During the inspection we identified concerns in the management of high-risk medicines, safety alerts and medicine reviews which meant that patients had not been identified or followed up in a timely way. We found that there was no robust system in place to ensure the practice had taken action to review safety alerts to ensure that these were being followed appropriately to ensure people were protected from harm. There was no clear process in place for recalling patients to ensure they had access to appropriate monitoring and information to manage their health needs. There was no clear process for acting on safety alerts. Records of actions taken against alerts were not evidenced. A search to look at an MHRA alert to monitor patients’ renal bloods on a combination of 2 medicines 6 monthly at least, showed 7 patients were overdue. Monitoring based on this MHRA alert was poor. We found that long term conditions clinical searches showed that patients were not always monitored or followed up within an appropriate timescale or reviews did not demonstrate best practice guidelines.
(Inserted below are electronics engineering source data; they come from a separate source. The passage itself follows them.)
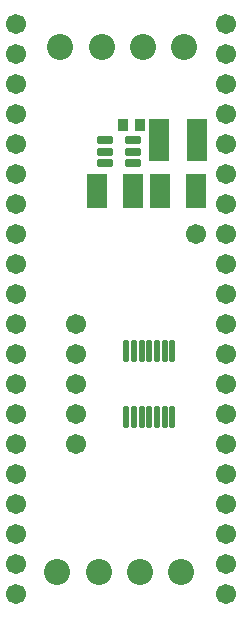
<source format=gts>
G04 Layer: TopSolderMaskLayer*
G04 EasyEDA Pro v2.2.38.8, 2025-04-26 19:17:01*
G04 Gerber Generator version 0.3*
G04 Scale: 100 percent, Rotated: No, Reflected: No*
G04 Dimensions in millimeters*
G04 Leading zeros omitted, absolute positions, 4 integers and 5 decimals*
%FSLAX45Y45*%
%MOMM*%
%AMRoundRect*1,1,$1,$2,$3*1,1,$1,$4,$5*1,1,$1,0-$2,0-$3*1,1,$1,0-$4,0-$5*20,1,$1,$2,$3,$4,$5,0*20,1,$1,$4,$5,0-$2,0-$3,0*20,1,$1,0-$2,0-$3,0-$4,0-$5,0*20,1,$1,0-$4,0-$5,$2,$3,0*4,1,4,$2,$3,$4,$5,0-$2,0-$3,0-$4,0-$5,$2,$3,0*%
%ADD10C,1.7018*%
%ADD11RoundRect,0.0879X0.60685X0.28186X0.60685X-0.28186*%
%ADD12RoundRect,0.08449X0.20856X-0.85855X-0.20856X-0.85855*%
%ADD13RoundRect,0.09588X-0.80286X1.75286X0.80286X1.75286*%
%ADD14C,2.2016*%
%ADD15RoundRect,0.09598X-0.82031X1.35281X0.82031X1.35281*%
%ADD16RoundRect,0.09131X0.40514X-0.45514X-0.40514X-0.45514*%
%ADD17RoundRect,0.09598X0.82031X-1.35281X-0.82031X-1.35281*%
G75*


G04 Pad Start*
G54D10*
G01X127000Y-127000D03*
G01X127000Y-381000D03*
G01X127000Y-635000D03*
G01X127000Y-889000D03*
G01X127000Y-1143000D03*
G01X127000Y-1397000D03*
G01X127000Y-1651000D03*
G01X127000Y-1905000D03*
G01X127000Y-2159000D03*
G01X127000Y-2413000D03*
G01X1905000Y-127000D03*
G01X1905000Y-381000D03*
G01X1905000Y-635000D03*
G01X1905000Y-889000D03*
G01X1905000Y-1143000D03*
G01X1905000Y-1397000D03*
G01X1905000Y-2413000D03*
G01X1905000Y-2159000D03*
G01X1905000Y-1905000D03*
G01X1905000Y-1651000D03*
G01X127000Y-2667000D03*
G01X127000Y-2921000D03*
G01X127000Y-3175000D03*
G01X127000Y-3429000D03*
G01X127000Y-3683000D03*
G01X127000Y-3937000D03*
G01X127000Y-4953000D03*
G01X127000Y-4699000D03*
G01X127000Y-4445000D03*
G01X127000Y-4191000D03*
G01X1905000Y-2667000D03*
G01X1905000Y-4191000D03*
G01X1905000Y-4445000D03*
G01X1905000Y-4699000D03*
G01X1905000Y-4953000D03*
G01X1905000Y-3937000D03*
G01X1905000Y-3683000D03*
G01X1905000Y-3429000D03*
G01X1905000Y-3175000D03*
G01X1905000Y-2921000D03*
G01X635000Y-2921000D03*
G01X635000Y-2667000D03*
G01X635000Y-3429000D03*
G01X635000Y-3683000D03*
G01X635000Y-3175000D03*
G01X1651000Y-1905000D03*
G54D11*
G01X1123300Y-1111504D03*
G01X1123300Y-1301496D03*
G01X883300Y-1301496D03*
G01X883300Y-1206500D03*
G01X883300Y-1111504D03*
G01X1123300Y-1206500D03*
G54D12*
G01X1452296Y-2894990D03*
G01X1387297Y-2894990D03*
G01X1322299Y-2894990D03*
G01X1257300Y-2894990D03*
G01X1192301Y-2894990D03*
G01X1127303Y-2894990D03*
G01X1062304Y-2894990D03*
G01X1062304Y-3455010D03*
G01X1127303Y-3455010D03*
G01X1192301Y-3455010D03*
G01X1257300Y-3455010D03*
G01X1322299Y-3455010D03*
G01X1387297Y-3455010D03*
G01X1452296Y-3455010D03*
G54D13*
G01X1658595Y-1104900D03*
G01X1338605Y-1104900D03*
G54D14*
G01X1553693Y-317500D03*
G01X1203706Y-317500D03*
G01X853694Y-317500D03*
G01X503707Y-317500D03*
G01X478307Y-4762500D03*
G01X828294Y-4762500D03*
G01X1178306Y-4762500D03*
G01X1528293Y-4762500D03*
G54D15*
G01X1650340Y-1536700D03*
G01X1346860Y-1536700D03*
G54D16*
G01X1034898Y-977900D03*
G01X1174902Y-977900D03*
G54D17*
G01X813460Y-1536700D03*
G01X1116940Y-1536700D03*
G04 Pad End*

M02*


</source>
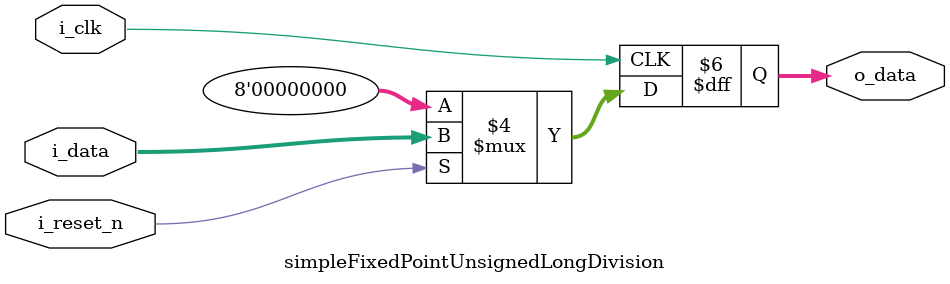
<source format=v>

`default_nettype none
`timescale 1ps/1ps

module simpleFixedPointUnsignedLongDivision(
    input   wire    [0:0]   i_clk,
    input   wire    [0:0]   i_reset_n,
    input   wire    [7:0]   i_data,
    output  reg     [7:0]   o_data
);

always @(posedge i_clk) begin
    if(!i_reset_n) begin
        o_data <= 8'h00;
    end else begin
        o_data <= i_data;
    end
end

endmodule

</source>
For example: Our clinical searches found there was 17 patients who had been prescribed 2 or more courses of rescue steroids. We found that 13 patients required a steroid card and found that 2 patients were overdue a review. Overall, we found issues with some of the coding of these patients and a lack of safety netting in the patient records. We found there were 32 patients with hypothyroidism who had not had a thyroid function test in the last 18 months. We reviewed 2 of these patients and found these were overdue. Clinical care records showed a lack of oversight and structured medicines management review. Where a review had been carried out for patients, we found individual care records were poor and contained minimal or no commentary and were not adequately documented.